**TASK DIRECTIONS:** Look below for the line containing "OAC - Prof."; write out that line and each one after it to the end, exactly, and nothing else.

START RECORDS FOR THIS EXERCISE

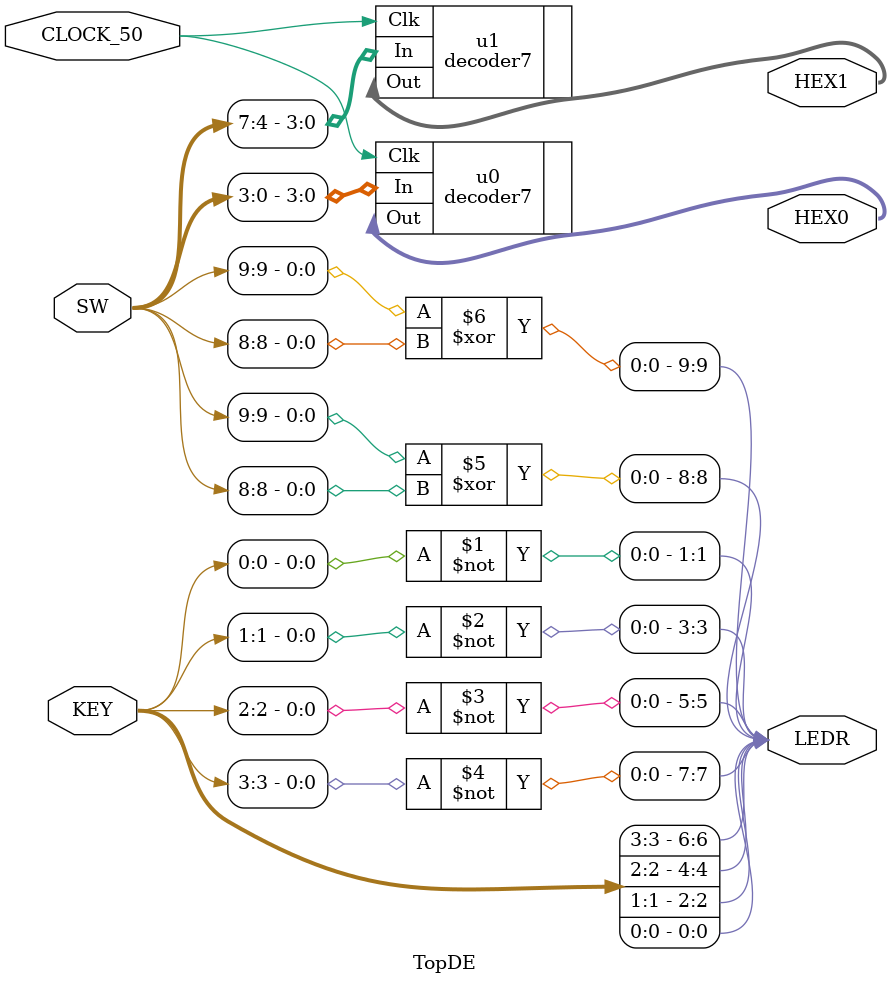
<source format=v>
/* TopDE.v */

/*****************************************
*    UnB - OAC - Prof. Marcus Lamar      *
*    Laboratório 2 - DE1-SoC   			  *
*    Exemplo 1                           *
*****************************************/

// Este exemplo visa apresentar as facilidades de IO
// da plataforma de desenvolvimento Intel - DE1-SoC


module TopDE (
	input 		 CLOCK_50,
	input  [9:0] SW, 
	input  [3:0] KEY,
	output [9:0] LEDR, 
	output [6:0] HEX0, HEX1 
	);


	assign LEDR[0] = KEY[0];
	assign LEDR[1] = ~KEY[0];
	assign LEDR[2] = KEY[1];
	assign LEDR[3] = ~KEY[1];
	assign LEDR[4] = KEY[2];
	assign LEDR[5] = ~KEY[2];
	assign LEDR[6] = KEY[3];
	assign LEDR[7] = ~KEY[3];


	xor x1 (LEDR[8],SW[9],SW[8]); // Exemplos de definição de portas lógicas
	assign LEDR[9]=SW[9]^SW[8];
		
	decoder7 u0 (.In(SW[3:0]),  .Out(HEX0), .Clk(CLOCK_50));
	decoder7 u1 (.In(SW[7:4]),  .Out(HEX1), .Clk(CLOCK_50));

endmodule

</source>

END RECORDS FOR THIS EXERCISE

**TASK RESPONSE:**
*    UnB - OAC - Prof. Marcus Lamar      *
*    Laboratório 2 - DE1-SoC   			  *
*    Exemplo 1                           *
*****************************************/

// Este exemplo visa apresentar as facilidades de IO
// da plataforma de desenvolvimento Intel - DE1-SoC


module TopDE (
	input 		 CLOCK_50,
	input  [9:0] SW, 
	input  [3:0] KEY,
	output [9:0] LEDR, 
	output [6:0] HEX0, HEX1 
	);


	assign LEDR[0] = KEY[0];
	assign LEDR[1] = ~KEY[0];
	assign LEDR[2] = KEY[1];
	assign LEDR[3] = ~KEY[1];
	assign LEDR[4] = KEY[2];
	assign LEDR[5] = ~KEY[2];
	assign LEDR[6] = KEY[3];
	assign LEDR[7] = ~KEY[3];


	xor x1 (LEDR[8],SW[9],SW[8]); // Exemplos de definição de portas lógicas
	assign LEDR[9]=SW[9]^SW[8];
		
	decoder7 u0 (.In(SW[3:0]),  .Out(HEX0), .Clk(CLOCK_50));
	decoder7 u1 (.In(SW[7:4]),  .Out(HEX1), .Clk(CLOCK_50));

endmodule

</source>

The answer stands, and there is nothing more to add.